TEXT SHOWN

▬▬▬

If there is a lot of reconstructive work to be performed on a bad scan, I will 
occasionally choose to convert to RTF instead, since I find it easier to re-write 
lots of text in a real word processor. 

These are the settings I use in those rare cases: 











































Timetable or a tabbed list: re-scan page(s) with Power PDF 

Mysteries, especially, sometimes contain timetables or tabbed list, illustrating the 
detective’s attempt to put happenings in order. If any of these have turned out 
very messy with ABBYY, and you have access to Nuance Power PDF, it may be 
a good idea to convert those pages using it; my old version can’t convert directly 
to EPUB, but I save to RTF and then convert from Atlantis to EPUB (a separate 
one, and then I copy from that one to the book I’m working on). If Nuance 
Power PDF has managed better, as it often does, it still saves a lot of work. 























Editing in RTF Before Converting to EPUB , Using Atlantis 

































Occasionally, a scan will be so poor that the OCR will fail dramatically. This 
typically happens when you scan a book you can’t press open enough, and not 
cut into separate pages. 

If it is just a matter of skewed lines, it is sometimes possible to make the PDF 
much better using Scan Tailor. But sometimes the text near the middle will be 
smudged due to its distance to the scanner, and that is difficult or impossible to 
recover by processing the PDF. 

It’s a matter of taste, but in such cases, when there is a lot of text reconstruction 
to do, I prefer to do this in a word processor. So, in such rare cases, I don’t 
convert from ABBYY to EPUB, but instead to RTF. 

Never convert to TXT!!! There are still web pages out there that recommend 
using text files for making EPUBs. It’s madness. A plain text file will lose all 
formatting, notably the all-important italicized words. Italics convey meaning. 
Don’t ever lose them! 

So, RTF it is: Rich Text Formatting. 

I open the RTF for editing in Atlantis in these instances, and export to EPUB 
when done. 

Exporting a document with all formatting intact will result in rather horrid 
markup, though. I clean out practically everything (except italics!) before 
exporting to EPUB. That way there are still some, but not that many, annoyances 
to clear away before the real work with the EPUB can begin.

▬▬▬

RECORDS FOR THIS EXERCISE
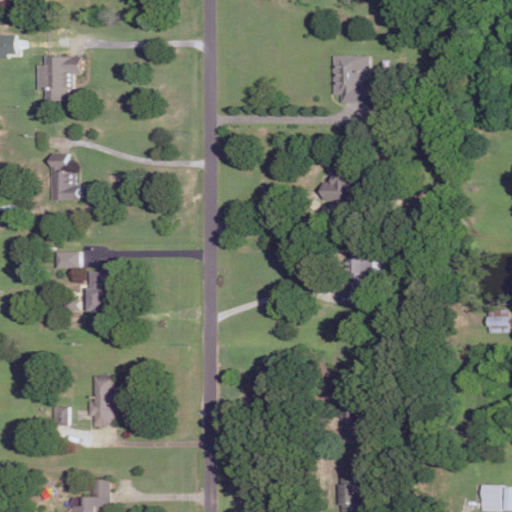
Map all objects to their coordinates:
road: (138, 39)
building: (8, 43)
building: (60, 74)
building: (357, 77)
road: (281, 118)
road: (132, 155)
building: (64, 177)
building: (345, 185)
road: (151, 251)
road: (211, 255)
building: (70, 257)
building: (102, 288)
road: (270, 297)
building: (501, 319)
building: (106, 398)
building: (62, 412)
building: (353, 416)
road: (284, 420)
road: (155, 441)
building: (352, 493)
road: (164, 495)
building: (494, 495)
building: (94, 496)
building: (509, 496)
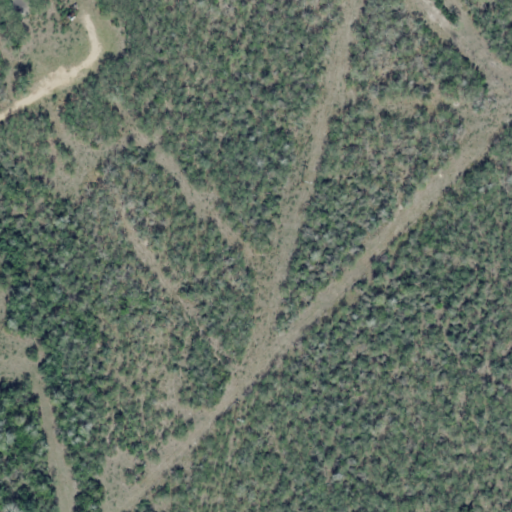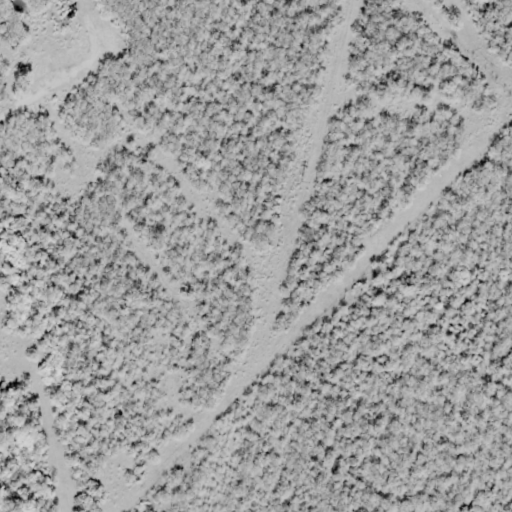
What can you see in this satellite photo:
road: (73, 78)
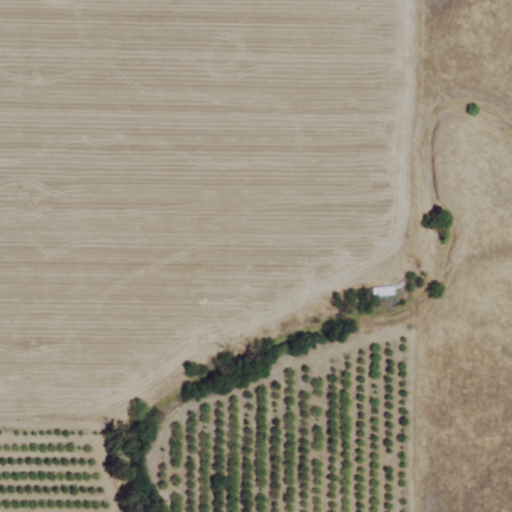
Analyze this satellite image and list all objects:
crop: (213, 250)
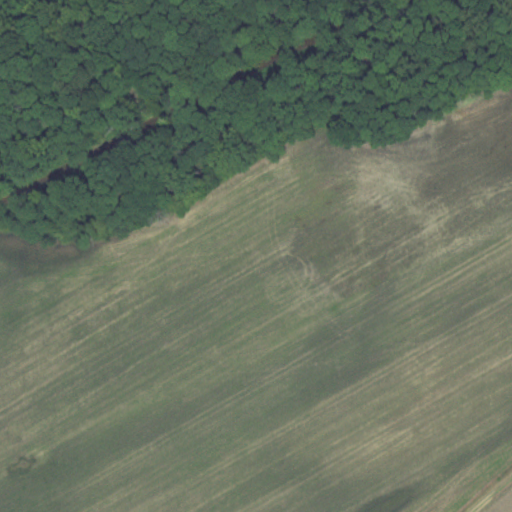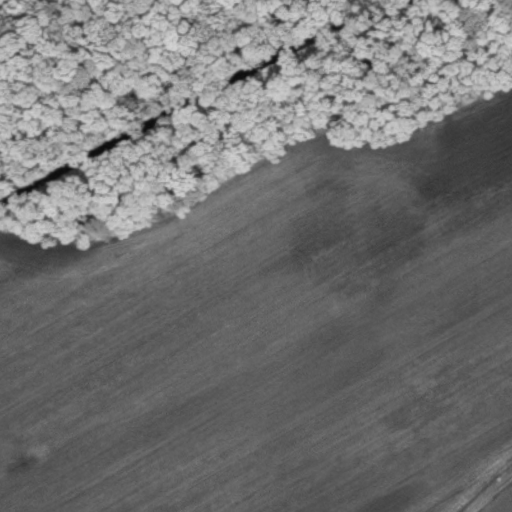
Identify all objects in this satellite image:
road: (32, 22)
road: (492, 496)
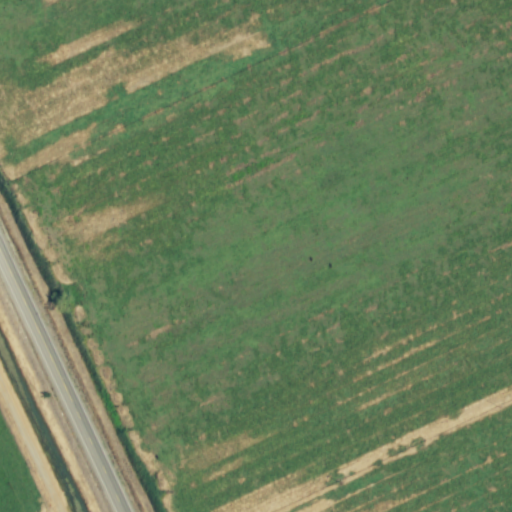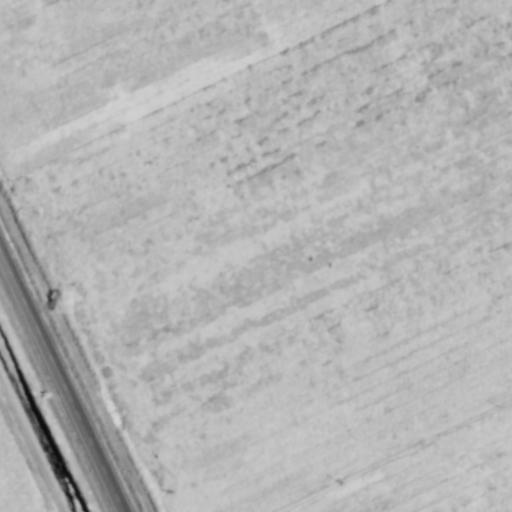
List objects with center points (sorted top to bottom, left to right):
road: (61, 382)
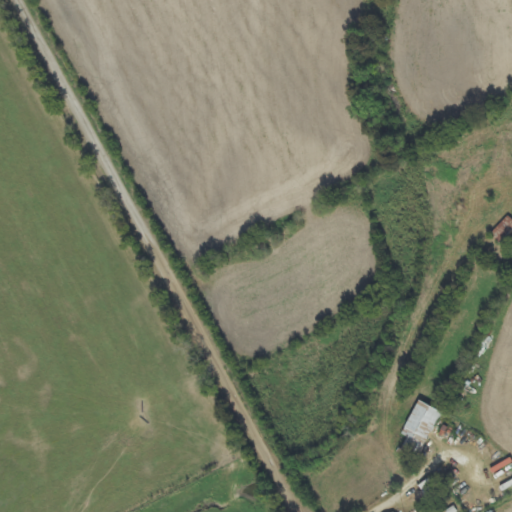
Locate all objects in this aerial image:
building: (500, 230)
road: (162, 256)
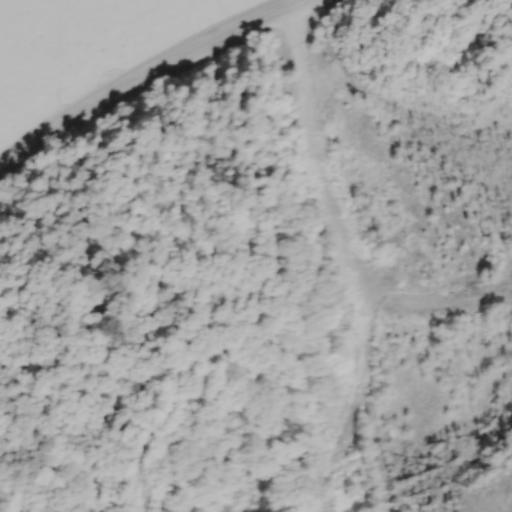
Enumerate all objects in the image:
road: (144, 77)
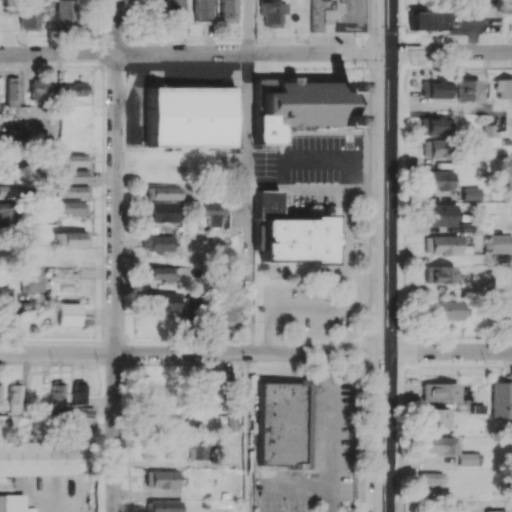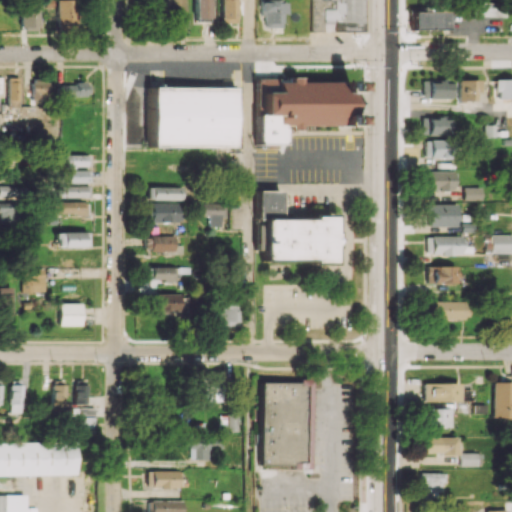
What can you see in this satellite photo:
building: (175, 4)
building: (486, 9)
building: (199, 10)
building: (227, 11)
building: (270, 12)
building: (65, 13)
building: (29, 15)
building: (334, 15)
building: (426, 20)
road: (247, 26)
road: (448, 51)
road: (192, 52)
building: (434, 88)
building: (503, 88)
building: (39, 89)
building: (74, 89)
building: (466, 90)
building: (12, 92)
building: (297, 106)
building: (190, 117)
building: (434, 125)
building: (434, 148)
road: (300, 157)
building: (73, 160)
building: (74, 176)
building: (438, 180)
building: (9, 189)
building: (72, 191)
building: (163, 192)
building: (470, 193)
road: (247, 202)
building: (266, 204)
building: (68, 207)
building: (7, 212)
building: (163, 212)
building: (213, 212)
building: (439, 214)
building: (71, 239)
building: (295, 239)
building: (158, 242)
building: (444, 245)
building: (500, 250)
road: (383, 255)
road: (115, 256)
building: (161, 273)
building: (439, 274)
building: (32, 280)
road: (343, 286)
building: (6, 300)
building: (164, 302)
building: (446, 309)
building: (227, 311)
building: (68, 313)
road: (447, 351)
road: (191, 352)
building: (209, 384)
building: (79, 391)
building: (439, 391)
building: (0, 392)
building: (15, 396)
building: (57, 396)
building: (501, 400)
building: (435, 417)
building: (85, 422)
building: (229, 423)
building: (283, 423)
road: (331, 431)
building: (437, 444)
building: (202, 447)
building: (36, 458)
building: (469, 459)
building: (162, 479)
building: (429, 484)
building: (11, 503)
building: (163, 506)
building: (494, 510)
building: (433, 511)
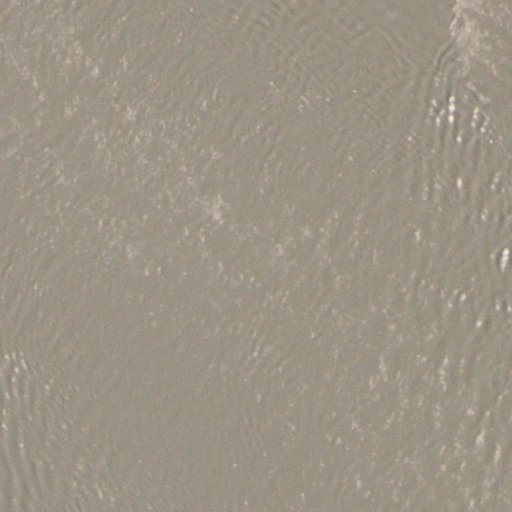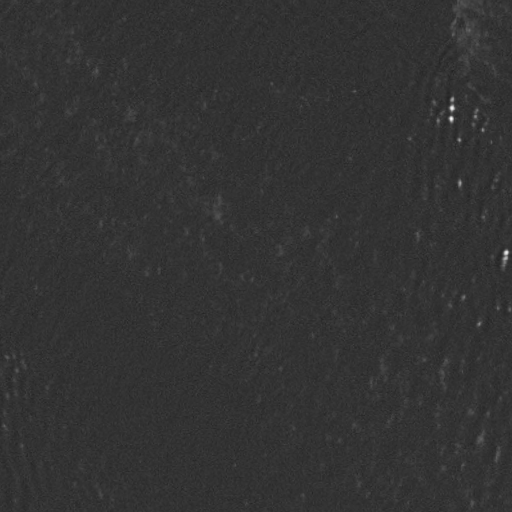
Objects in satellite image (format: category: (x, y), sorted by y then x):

▬▬▬

REQUEST 1
Name every software program mentioned in the text on converting scans to EPUB.
REQUEST 2
Please put the entries, starting with the first one and going on through the line with "road: (144, 77)", into a two-column CSV with the headers request and answer. Give one row per request, quote each field, replace line breaks with spaces, and leave the pictures out.

EXERCISE SOLUTION 1
ABBYY
Nuance Power PDF
Atlantis
Scan Tailor

EXERCISE SOLUTION 2
request,answer
"Map all objects to their coordinates:","road: (138, 39) building: (8, 43) building: (60, 74) building: (357, 77) road: (281, 118) road: (132, 155) building: (64, 177) building: (345, 185) road: (151, 251) road: (211, 255) building: (70, 257) building: (102, 288) road: (270, 297) building: (501, 319) building: (106, 398) building: (62, 412) building: (353, 416) road: (284, 420) road: (155, 441) building: (352, 493) road: (164, 495) building: (494, 495) building: (94, 496) building: (509, 496)"
"What can you see in this satellite photo:","road: (73, 78)"
"Analyze this satellite image and list all objects:","crop: (213, 250)"
"Identify all objects in this satellite image:","road: (32, 22) road: (492, 496)"
"List objects with center points (sorted top to bottom, left to right):","road: (61, 382)"
"Locate all objects in this aerial image:","building: (500, 230) road: (162, 256)"
"Enumerate all objects in the image:","road: (144, 77)"